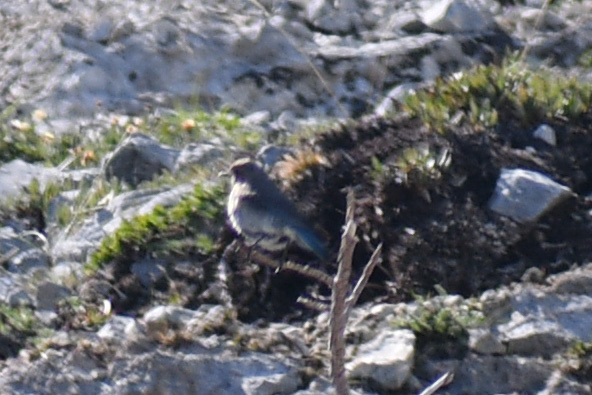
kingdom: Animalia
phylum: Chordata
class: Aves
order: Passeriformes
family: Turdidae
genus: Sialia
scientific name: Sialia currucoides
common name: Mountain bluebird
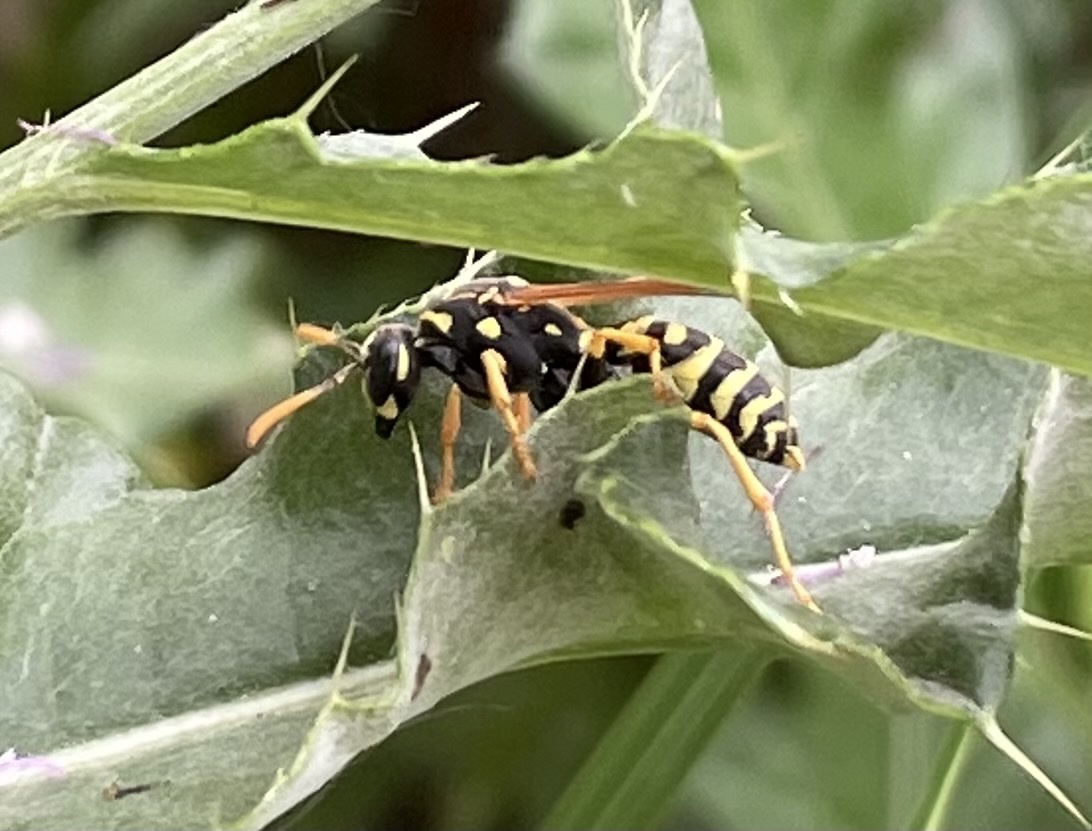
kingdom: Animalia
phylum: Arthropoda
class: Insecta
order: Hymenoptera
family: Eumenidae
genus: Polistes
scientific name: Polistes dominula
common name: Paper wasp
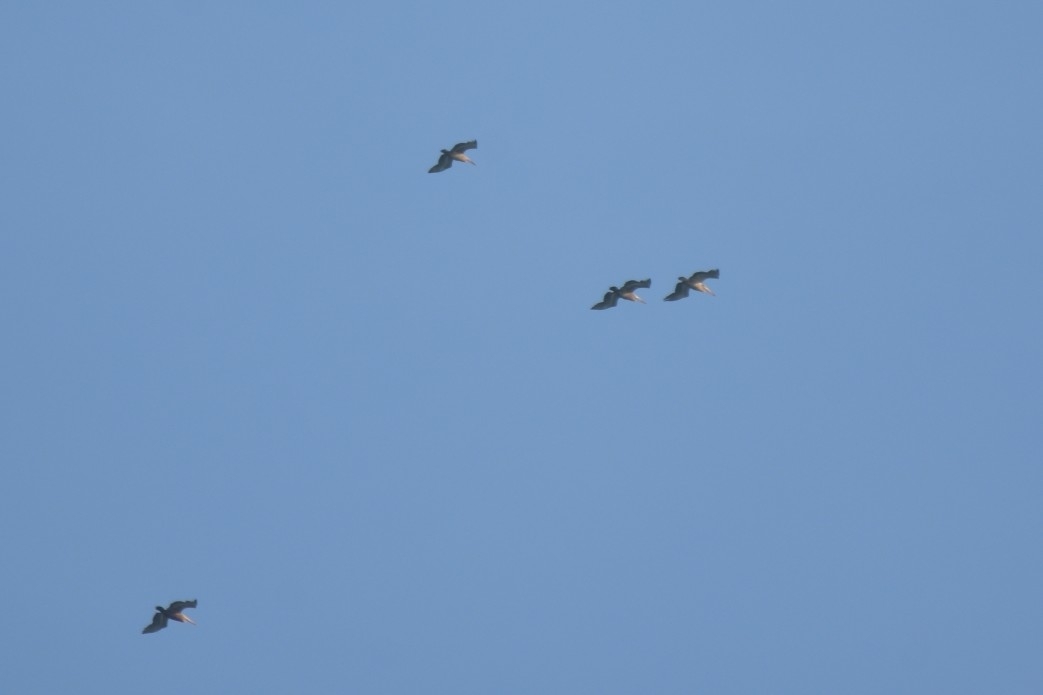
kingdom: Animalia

=======

REQUEST: Could you copy every line of the listing above word for word, leaving out the pictures?

THE REPLY:
kingdom: Animalia
phylum: Chordata
class: Aves
order: Passeriformes
family: Turdidae
genus: Sialia
scientific name: Sialia currucoides
common name: Mountain bluebird
kingdom: Animalia
phylum: Arthropoda
class: Insecta
order: Hymenoptera
family: Eumenidae
genus: Polistes
scientific name: Polistes dominula
common name: Paper wasp
kingdom: Animalia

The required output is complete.